Le chef de file de la France insoumise a signé avec quelque 200 personnalités - dont l'ancien président brésilien Luiz Inacio Lula da Silva et le secrétaire général de Podemos Pablo Iglesias - une tribune publiée dans le Journal du Dimanche qui appelle à mettre un terme au "temps des procès politiques".

Les signataires pointent entre autres la situation de Jean-Luc Mélenchon, "poursuivi sans preuve et jugé pour rébellion" selon eux en France, le cas du "Russe Serguei Oudaltsov, dirigeant du Front de gauche, condamné à quatre ans et demi de prison pour avoir organisé des manifestations contre le pouvoir" ou encore du Cambodgien Kem Sokha, "principal leader de l'opposition emprisonné à la veille des élections législatives de 2017".

"J'ai lu la tribune, j'ai été assez stupéfaite parce que quand vous regardez, vous trouvez la France avec Mélenchon placée exactement à côté de la Russie et du Cambodge", a déclaré la garde des Sceaux sur France 2. "Alors moi je veux bien mais tout de même, il me semble qu'il y a une petite nuance entre l'indépendance qui est réelle en France et ce qui se passe en Russie ou dans d'autres pays."

"Donc je trouve cet amalgame insupportable et inacceptable", a-t-elle poursuivi. "Je ne donne aucune instruction sur les affaires individuelles, ça ne me viendrait même pas à l'esprit."

Jean-Luc Mélenchon sera jugé les 19 et 20 septembre en correctionnelle avec cinq proches, dont les députés Alexis Corbière et Bastien Lachaud, après les perquisitions houleuses qui se sont déroulées chez lui et au siège de la France insoumise en octobre 2018.

La plupart seront jugés pour rébellion, provocation et actes d'intimidation contre l'autorité judiciaire.

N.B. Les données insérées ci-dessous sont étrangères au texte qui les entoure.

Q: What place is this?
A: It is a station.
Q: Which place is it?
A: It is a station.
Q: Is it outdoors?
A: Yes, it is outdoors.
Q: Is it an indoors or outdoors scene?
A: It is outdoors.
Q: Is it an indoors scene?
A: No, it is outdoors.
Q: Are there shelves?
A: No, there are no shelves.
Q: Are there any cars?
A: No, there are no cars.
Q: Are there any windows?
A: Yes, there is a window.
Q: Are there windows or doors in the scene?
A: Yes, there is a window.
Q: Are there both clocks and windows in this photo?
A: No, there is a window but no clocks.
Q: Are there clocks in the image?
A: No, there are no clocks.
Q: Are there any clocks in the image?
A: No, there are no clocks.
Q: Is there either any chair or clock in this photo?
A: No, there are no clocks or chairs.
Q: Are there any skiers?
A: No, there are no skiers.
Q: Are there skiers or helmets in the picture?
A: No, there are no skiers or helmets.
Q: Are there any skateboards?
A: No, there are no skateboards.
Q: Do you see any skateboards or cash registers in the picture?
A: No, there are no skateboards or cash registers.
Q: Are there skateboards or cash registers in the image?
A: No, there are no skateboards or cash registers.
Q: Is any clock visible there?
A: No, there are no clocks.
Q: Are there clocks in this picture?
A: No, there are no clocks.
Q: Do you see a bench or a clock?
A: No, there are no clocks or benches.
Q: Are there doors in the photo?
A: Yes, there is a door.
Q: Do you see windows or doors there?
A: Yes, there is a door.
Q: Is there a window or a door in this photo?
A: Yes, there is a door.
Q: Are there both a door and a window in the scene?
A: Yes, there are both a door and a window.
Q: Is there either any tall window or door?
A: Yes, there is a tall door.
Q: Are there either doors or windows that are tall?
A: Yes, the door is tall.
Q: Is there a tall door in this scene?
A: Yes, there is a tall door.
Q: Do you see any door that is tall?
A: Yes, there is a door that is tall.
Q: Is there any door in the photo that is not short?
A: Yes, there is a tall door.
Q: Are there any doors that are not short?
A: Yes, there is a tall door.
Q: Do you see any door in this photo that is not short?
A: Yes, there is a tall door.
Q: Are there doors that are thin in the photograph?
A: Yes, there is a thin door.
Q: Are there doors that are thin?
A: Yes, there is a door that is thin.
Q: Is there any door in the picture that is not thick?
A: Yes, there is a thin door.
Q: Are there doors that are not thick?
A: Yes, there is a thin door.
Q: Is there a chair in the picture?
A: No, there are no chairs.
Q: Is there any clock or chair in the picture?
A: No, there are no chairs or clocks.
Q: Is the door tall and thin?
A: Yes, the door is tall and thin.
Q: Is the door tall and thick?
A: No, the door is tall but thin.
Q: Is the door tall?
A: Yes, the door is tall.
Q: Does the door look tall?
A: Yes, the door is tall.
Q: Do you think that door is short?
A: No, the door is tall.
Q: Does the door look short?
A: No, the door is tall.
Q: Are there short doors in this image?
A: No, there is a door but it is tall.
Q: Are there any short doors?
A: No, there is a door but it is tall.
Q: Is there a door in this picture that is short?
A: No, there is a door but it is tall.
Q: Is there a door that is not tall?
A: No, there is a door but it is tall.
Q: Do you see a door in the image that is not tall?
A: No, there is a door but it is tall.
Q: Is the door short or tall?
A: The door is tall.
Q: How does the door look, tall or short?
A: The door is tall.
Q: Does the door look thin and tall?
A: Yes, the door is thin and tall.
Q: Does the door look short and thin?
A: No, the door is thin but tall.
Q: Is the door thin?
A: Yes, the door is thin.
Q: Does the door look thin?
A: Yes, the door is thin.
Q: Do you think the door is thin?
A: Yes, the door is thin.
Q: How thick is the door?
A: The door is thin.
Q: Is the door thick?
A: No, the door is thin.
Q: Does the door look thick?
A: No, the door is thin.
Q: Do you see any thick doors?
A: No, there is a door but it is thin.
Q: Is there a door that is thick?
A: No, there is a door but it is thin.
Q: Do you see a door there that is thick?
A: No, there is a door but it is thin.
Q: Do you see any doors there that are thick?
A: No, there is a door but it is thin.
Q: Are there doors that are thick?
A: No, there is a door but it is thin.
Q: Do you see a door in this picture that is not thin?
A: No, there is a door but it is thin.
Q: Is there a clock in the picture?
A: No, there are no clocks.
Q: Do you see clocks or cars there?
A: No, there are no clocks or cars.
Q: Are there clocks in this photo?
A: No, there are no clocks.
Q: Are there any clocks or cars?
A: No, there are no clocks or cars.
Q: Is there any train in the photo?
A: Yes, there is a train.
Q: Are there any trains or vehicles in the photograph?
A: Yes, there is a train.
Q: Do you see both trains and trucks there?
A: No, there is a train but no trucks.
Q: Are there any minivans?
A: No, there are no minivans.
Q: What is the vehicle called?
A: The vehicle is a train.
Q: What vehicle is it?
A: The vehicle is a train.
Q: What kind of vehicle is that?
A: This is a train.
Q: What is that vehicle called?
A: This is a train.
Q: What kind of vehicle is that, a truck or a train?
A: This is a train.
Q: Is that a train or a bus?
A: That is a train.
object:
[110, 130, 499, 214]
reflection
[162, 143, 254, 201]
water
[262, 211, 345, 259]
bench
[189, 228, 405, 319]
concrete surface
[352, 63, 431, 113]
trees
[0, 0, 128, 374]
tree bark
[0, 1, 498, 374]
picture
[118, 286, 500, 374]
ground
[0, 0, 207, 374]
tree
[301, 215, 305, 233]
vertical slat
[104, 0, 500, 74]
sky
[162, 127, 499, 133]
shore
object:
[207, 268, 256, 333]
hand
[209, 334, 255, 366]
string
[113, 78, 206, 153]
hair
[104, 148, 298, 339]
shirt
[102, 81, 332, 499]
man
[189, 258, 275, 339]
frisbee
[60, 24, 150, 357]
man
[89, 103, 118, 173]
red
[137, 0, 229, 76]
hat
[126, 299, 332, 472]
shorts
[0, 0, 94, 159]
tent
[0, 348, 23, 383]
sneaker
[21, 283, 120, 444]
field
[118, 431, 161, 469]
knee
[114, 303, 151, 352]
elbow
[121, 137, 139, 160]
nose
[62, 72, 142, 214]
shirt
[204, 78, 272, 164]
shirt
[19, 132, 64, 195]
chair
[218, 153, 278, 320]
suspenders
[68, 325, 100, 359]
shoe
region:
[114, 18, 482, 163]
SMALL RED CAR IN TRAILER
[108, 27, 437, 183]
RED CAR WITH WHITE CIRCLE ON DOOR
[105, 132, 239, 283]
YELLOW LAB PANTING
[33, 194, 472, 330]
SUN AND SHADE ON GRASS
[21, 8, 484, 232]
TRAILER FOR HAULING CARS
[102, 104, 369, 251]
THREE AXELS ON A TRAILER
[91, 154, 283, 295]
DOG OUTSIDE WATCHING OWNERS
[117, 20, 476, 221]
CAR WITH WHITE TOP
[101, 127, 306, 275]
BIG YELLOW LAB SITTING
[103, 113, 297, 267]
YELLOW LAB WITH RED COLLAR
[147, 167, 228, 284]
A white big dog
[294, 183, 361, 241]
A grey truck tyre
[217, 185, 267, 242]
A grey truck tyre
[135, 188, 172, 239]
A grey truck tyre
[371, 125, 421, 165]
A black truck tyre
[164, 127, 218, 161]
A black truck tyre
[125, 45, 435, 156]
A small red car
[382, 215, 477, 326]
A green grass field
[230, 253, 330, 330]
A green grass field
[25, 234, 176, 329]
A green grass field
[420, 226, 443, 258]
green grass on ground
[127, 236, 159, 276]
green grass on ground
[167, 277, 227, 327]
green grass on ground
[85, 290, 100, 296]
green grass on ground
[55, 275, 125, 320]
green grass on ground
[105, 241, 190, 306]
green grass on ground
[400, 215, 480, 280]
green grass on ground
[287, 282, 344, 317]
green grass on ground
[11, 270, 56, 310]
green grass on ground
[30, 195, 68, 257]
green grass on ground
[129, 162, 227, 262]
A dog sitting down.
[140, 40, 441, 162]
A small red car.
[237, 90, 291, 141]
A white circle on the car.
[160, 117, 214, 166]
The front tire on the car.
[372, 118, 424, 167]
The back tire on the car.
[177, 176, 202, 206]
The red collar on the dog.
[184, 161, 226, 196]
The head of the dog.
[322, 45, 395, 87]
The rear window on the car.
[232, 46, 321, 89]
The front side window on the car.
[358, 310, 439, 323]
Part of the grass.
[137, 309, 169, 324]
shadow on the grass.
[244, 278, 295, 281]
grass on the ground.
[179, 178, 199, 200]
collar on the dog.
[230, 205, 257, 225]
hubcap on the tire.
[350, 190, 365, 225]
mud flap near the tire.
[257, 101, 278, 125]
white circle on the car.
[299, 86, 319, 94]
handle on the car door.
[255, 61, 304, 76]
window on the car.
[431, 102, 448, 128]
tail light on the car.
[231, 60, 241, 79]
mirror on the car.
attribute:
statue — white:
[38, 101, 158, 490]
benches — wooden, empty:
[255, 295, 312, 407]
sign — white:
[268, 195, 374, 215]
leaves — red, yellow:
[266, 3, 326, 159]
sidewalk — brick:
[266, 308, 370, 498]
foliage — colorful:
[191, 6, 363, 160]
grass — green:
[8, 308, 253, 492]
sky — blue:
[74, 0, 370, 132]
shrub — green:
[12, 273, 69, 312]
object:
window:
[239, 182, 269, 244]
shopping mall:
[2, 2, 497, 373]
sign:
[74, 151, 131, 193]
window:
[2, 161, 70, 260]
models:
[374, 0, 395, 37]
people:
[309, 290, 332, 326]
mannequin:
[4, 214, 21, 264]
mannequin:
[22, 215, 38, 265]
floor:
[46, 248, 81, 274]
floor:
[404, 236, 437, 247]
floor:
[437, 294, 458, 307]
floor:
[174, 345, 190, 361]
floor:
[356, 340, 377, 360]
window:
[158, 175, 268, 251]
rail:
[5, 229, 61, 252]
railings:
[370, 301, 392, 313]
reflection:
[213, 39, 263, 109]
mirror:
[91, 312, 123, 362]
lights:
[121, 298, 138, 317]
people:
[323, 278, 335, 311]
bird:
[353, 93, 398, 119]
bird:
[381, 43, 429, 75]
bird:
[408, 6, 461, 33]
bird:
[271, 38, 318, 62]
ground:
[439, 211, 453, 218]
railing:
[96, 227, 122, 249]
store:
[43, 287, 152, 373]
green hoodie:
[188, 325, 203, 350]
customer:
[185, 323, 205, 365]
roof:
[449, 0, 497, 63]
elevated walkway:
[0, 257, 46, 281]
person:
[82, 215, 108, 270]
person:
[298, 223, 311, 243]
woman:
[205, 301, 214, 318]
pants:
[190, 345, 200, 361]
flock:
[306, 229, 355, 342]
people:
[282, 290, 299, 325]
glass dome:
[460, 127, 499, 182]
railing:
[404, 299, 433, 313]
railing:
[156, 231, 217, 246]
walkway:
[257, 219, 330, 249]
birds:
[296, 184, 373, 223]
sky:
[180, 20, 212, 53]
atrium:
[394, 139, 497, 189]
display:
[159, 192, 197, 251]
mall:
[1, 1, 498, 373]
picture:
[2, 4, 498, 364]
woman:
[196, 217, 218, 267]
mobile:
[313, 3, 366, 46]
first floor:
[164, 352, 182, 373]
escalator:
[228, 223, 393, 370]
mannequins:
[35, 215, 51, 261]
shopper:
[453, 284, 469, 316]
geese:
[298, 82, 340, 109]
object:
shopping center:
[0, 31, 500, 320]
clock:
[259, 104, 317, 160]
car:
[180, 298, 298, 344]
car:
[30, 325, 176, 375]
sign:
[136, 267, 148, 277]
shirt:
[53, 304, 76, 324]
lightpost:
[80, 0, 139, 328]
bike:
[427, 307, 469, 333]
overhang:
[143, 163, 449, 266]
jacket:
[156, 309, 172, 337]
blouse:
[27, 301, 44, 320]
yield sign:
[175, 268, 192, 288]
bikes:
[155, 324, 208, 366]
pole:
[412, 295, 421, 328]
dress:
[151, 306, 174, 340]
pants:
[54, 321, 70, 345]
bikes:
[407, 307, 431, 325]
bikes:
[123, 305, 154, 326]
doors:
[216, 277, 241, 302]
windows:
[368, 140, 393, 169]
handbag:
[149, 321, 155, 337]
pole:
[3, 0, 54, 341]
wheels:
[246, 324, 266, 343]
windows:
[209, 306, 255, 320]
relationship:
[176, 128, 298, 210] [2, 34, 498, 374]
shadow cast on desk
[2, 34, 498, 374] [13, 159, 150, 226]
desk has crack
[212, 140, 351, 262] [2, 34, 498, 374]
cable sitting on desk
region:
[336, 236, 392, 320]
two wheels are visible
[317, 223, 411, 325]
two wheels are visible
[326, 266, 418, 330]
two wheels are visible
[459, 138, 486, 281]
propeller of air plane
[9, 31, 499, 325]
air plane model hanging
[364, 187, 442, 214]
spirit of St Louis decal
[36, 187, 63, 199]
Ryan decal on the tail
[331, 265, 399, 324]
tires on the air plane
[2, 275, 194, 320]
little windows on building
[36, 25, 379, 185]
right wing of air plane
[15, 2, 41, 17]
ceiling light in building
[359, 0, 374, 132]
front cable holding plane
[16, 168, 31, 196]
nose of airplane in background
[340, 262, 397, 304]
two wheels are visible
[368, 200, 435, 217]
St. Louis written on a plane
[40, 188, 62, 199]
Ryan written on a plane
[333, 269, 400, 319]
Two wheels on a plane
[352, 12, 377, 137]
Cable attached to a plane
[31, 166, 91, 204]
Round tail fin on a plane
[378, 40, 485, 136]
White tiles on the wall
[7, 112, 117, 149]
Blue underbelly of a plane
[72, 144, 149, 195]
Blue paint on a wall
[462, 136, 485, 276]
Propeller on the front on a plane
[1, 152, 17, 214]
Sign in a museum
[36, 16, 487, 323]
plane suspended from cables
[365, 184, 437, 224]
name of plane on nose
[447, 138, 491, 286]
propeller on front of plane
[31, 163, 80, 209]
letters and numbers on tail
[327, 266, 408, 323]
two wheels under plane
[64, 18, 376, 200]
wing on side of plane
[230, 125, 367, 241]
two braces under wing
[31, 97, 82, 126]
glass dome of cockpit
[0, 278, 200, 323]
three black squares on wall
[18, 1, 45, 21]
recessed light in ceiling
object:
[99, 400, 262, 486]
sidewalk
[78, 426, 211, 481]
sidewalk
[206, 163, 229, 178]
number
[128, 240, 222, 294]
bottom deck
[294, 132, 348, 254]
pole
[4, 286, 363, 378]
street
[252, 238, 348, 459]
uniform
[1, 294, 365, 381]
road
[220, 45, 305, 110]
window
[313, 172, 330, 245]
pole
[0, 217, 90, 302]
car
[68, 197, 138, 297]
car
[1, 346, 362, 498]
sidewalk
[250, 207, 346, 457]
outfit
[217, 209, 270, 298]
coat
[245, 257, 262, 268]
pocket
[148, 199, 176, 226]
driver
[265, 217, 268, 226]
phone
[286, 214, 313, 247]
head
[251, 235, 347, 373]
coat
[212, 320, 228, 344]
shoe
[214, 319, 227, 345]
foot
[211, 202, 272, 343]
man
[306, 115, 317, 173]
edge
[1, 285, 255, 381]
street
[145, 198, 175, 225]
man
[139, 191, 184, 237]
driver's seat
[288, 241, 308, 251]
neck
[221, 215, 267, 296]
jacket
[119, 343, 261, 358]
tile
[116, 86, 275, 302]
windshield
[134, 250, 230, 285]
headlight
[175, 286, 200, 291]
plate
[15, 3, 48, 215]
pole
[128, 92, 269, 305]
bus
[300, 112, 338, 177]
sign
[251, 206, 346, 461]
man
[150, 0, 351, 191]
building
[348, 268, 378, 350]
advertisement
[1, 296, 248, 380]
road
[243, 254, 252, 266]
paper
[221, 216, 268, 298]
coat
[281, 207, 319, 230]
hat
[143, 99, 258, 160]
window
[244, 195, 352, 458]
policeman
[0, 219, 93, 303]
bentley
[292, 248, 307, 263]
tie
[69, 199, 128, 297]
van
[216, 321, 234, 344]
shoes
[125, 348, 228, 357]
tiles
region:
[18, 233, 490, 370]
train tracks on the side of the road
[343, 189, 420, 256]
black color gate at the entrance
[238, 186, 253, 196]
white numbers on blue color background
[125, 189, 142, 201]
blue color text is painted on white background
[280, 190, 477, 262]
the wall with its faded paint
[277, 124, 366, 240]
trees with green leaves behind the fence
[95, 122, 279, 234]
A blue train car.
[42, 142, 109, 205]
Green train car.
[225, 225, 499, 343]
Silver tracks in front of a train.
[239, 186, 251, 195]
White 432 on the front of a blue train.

Les perquisitions s'inscrivaient dans le cadre de deux enquêtes préliminaires ouvertes par le parquet de Paris, liées à l'emploi d'assistants parlementaires européens et aux comptes de la campagne présidentielle du candidat.

Une vidéo diffusée par la presse à l'époque montrait le dirigeant de la gauche radicale et ses proches apostropher vivement des policiers et le procureur, tandis que ses soutiens défonçaient la porte du local perquisitionné.

"La République, c'est moi !", avait notamment crié Jean-Luc Mélenchon à un policier.